Paradigms of nouns and case inflections are characterized by the following features:

1) All case inflections simultaneously express two morphological meanings - case and number (singular or plural).

2) None of the particular paradigms consists of six (according to the number of cases) materially different forms: the paradigm of the first and second declensions in singular. and paradigms of all declensions in plural. h. have five different forms of the third paradigm. in units hours - only three different forms.

3) In the composition of each of the particular paradigms there are forms with homonymous case inflections; so, materially the inflections of them coincide. and wines. n. or genus. and wines. n. in paradigms husband. R. first floor in units hours and in paradigms of all declensions in plural; inflection of dates. and offer. p. - in the paradigm of the second floor. in units; inflections genus., dates. and offer. p. - in the paradigm of the third floor. in units h

4) The inflections of different cases in different paradigms can be homonymous.

Thus, all case forms of the three declensions in sing. and plural have a total of only fifteen different inflections (morphophonemic notation) [AG-80; 475].

Conclusion: the concept of "case" and the names of cases originate from antiquity.
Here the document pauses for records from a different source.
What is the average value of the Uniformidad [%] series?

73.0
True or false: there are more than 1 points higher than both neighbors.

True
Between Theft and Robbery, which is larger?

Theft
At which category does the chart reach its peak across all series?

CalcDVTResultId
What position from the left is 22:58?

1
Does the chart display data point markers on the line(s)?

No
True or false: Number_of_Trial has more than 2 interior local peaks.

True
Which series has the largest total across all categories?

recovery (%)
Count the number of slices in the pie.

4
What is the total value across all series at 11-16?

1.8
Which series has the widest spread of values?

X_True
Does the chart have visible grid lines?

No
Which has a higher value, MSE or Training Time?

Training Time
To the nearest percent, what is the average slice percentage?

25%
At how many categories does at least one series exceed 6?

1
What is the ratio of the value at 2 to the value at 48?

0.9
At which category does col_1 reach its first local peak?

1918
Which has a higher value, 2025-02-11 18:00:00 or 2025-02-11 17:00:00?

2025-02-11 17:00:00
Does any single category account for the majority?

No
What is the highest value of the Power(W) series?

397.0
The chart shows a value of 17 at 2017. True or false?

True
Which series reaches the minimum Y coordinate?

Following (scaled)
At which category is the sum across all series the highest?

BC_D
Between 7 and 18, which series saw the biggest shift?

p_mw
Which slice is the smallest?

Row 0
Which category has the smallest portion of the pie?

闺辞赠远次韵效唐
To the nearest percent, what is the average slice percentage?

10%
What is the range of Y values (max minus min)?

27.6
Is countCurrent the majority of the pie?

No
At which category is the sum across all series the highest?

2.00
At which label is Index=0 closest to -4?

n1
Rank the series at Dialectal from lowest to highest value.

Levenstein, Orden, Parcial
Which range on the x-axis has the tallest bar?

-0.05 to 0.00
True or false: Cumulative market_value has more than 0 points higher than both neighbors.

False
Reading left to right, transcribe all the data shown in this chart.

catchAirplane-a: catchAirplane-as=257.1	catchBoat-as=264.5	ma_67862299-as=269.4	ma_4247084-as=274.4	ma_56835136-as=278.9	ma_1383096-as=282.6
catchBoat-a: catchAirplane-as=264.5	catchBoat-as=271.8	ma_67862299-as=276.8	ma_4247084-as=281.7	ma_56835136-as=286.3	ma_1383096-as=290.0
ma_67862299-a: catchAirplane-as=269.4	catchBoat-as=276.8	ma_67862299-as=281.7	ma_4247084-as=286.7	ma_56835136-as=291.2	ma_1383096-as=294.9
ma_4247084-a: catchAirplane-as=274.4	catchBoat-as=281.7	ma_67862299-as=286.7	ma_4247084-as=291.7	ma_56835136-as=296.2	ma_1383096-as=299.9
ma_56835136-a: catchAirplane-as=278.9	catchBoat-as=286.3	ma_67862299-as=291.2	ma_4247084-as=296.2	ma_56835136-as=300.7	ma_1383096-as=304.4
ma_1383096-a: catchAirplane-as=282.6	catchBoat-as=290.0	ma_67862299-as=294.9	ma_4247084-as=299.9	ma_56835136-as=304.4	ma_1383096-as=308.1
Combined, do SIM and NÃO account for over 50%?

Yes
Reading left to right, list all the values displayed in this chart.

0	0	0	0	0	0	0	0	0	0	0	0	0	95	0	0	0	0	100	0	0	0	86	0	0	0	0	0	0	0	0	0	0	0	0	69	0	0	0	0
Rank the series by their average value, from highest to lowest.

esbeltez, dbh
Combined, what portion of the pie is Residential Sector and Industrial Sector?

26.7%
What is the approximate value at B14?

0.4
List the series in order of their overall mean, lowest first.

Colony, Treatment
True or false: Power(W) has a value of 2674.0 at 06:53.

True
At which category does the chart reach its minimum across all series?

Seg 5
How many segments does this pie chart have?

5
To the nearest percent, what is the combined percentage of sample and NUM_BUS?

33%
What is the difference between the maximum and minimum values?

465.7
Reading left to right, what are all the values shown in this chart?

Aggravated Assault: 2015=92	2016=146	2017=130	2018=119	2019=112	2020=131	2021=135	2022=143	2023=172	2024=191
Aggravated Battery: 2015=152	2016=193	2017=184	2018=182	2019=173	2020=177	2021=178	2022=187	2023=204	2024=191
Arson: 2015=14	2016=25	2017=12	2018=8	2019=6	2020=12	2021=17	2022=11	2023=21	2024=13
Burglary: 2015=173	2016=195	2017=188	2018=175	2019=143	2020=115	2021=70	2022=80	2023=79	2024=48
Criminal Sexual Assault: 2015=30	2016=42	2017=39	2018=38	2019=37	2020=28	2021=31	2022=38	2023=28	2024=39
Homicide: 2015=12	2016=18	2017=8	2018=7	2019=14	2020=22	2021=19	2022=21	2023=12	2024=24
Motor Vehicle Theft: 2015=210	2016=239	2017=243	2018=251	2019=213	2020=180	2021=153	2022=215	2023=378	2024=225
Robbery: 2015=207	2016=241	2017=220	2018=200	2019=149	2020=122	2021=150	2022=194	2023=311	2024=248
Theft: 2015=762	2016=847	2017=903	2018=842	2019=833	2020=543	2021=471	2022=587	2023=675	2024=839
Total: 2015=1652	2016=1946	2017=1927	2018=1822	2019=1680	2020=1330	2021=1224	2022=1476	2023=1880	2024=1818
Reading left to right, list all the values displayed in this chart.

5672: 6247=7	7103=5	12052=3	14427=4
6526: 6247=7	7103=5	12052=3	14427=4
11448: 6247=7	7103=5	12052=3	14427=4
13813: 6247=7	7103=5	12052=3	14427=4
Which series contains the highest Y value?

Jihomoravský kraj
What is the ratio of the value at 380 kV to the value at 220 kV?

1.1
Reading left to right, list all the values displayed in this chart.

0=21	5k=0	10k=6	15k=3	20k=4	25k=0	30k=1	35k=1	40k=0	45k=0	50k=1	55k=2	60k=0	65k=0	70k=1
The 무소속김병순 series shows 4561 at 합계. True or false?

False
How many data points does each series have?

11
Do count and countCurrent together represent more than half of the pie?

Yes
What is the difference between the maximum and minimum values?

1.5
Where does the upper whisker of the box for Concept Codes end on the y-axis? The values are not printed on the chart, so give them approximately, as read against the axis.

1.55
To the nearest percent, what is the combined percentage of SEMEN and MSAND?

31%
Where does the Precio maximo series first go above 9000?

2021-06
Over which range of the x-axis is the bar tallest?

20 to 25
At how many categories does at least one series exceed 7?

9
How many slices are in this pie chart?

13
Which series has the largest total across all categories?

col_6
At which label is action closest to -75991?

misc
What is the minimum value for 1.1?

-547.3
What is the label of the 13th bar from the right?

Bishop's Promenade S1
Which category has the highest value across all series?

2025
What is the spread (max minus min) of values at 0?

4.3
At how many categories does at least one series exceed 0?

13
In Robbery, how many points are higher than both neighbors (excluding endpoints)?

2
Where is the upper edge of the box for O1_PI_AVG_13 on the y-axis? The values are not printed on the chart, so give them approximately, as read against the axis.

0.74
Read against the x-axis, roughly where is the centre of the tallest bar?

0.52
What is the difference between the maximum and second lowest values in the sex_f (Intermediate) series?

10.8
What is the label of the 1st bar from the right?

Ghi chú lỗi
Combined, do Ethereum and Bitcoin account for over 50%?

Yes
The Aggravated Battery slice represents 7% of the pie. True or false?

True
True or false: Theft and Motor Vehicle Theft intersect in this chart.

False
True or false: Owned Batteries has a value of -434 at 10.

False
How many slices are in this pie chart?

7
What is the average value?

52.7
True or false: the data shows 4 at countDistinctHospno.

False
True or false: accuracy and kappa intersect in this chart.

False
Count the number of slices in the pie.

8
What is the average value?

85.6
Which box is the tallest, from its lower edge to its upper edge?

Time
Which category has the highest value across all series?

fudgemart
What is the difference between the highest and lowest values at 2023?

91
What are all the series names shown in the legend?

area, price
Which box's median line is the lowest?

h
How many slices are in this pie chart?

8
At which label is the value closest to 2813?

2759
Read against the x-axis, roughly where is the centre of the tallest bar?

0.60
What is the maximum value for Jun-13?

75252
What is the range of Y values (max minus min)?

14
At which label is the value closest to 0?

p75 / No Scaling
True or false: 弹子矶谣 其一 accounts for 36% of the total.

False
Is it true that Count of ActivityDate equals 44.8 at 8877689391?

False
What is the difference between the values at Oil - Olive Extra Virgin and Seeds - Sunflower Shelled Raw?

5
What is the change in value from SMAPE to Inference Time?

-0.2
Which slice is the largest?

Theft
The case system of the Russian language has a number of common features with the case system of other Indo-European languages, but it has specific features: the number of cases, the range of meanings of the use of each case. Some researchers distinguish such word forms-cases as vocative, quantitative-separative, local and original cases. The meanings of the cases are diverse. The transfer of these meanings is entrusted to inflections, which help to navigate in the semantic variety of meanings.